Example: In a query filtering by a condition like WHERE age = 25, the optimizer estimates how many rows from the table would match this condition. This estimation is based on table statistics (such as histograms and column distributions).
2. Cost:
Definition: Cost is a numerical value that represents the estimated resource consumption (CPU, memory, I/O) required to execute a query. It is derived from the number of operations, the size of data, and other factors involved in the query execution.
Significance: The optimizer uses this cost value to compare different possible execution plans for a query and chooses the one with the lowest cost.
Cost is not always equal to runtime. It represents the estimated relative expense rather than the actual time, but generally, a lower cost implies a faster query execution.
How Cardinality and Cost Work Together:
The optimizer first estimates the cardinality at different steps of the query and then uses these estimates to calculate the total cost for various execution plans.
For example, if a query involves multiple tables, the optimizer will estimate how many rows are returned at each step (joins, filters) and how expensive each join method or operation would be in terms of resource usage.

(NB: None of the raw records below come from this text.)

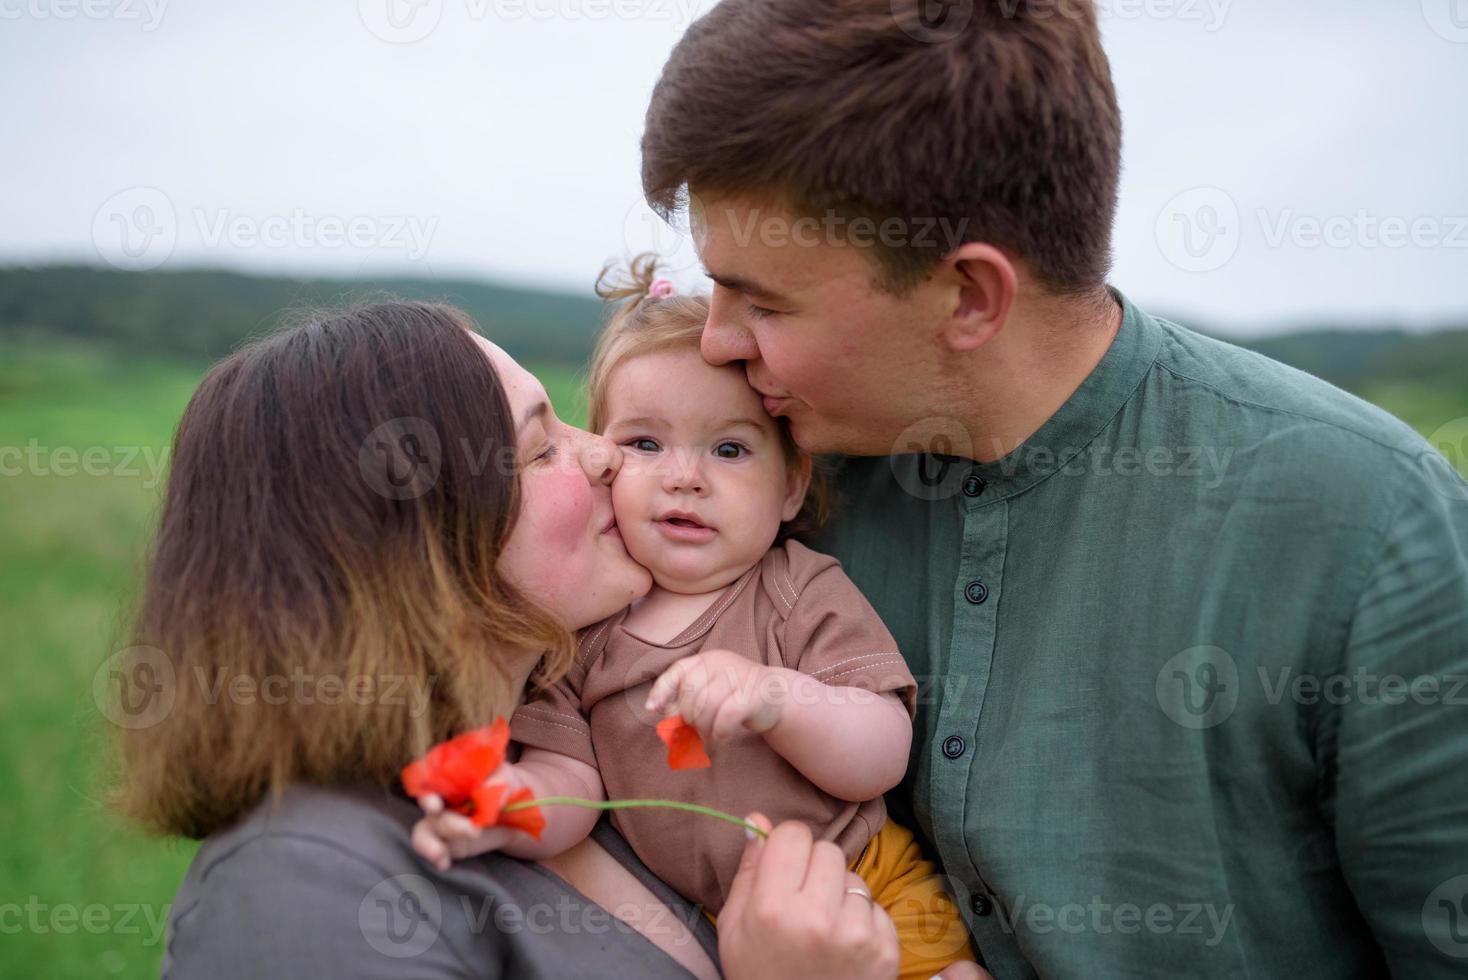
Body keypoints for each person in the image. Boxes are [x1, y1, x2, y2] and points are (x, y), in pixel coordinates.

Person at [638, 0, 1468, 976]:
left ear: (968, 295)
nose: (716, 341)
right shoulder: (766, 477)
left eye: (762, 300)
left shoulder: (1366, 524)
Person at [113, 302, 909, 979]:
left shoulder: (569, 748)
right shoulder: (301, 886)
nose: (604, 454)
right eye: (542, 447)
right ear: (415, 546)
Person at [411, 258, 981, 980]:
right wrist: (507, 806)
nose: (684, 475)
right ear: (604, 457)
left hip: (864, 882)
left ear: (790, 486)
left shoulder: (796, 588)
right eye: (645, 444)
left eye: (730, 449)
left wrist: (776, 699)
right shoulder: (586, 635)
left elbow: (882, 752)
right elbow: (571, 784)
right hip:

Practical Example in Oracle SQL:
For a query like:
SELECT * FROM employees WHERE department_id = 10;
Cardinality: The optimizer will estimate how many rows from the employees table have department_id = 10. If the table has 100,000 rows, but only 1,000 rows belong to department 10, the cardinality estimate would be 1,000.
Cost: Based on how the query is executed (e.g., full table scan, index access), the optimizer will calculate the cost. If an index on department_id exists, the cost might be lower than a full table scan.
Importance of Statistics:
Accurate cardinality and cost estimations depend on table statistics. If statistics are outdated or inaccurate, the optimizer's choice of execution plan may be suboptimal.
In summary:
Cardinality = Estimated number of rows affected by the query or operation.
Cost = Estimated resources required to execute the query, based on cardinality and other factors.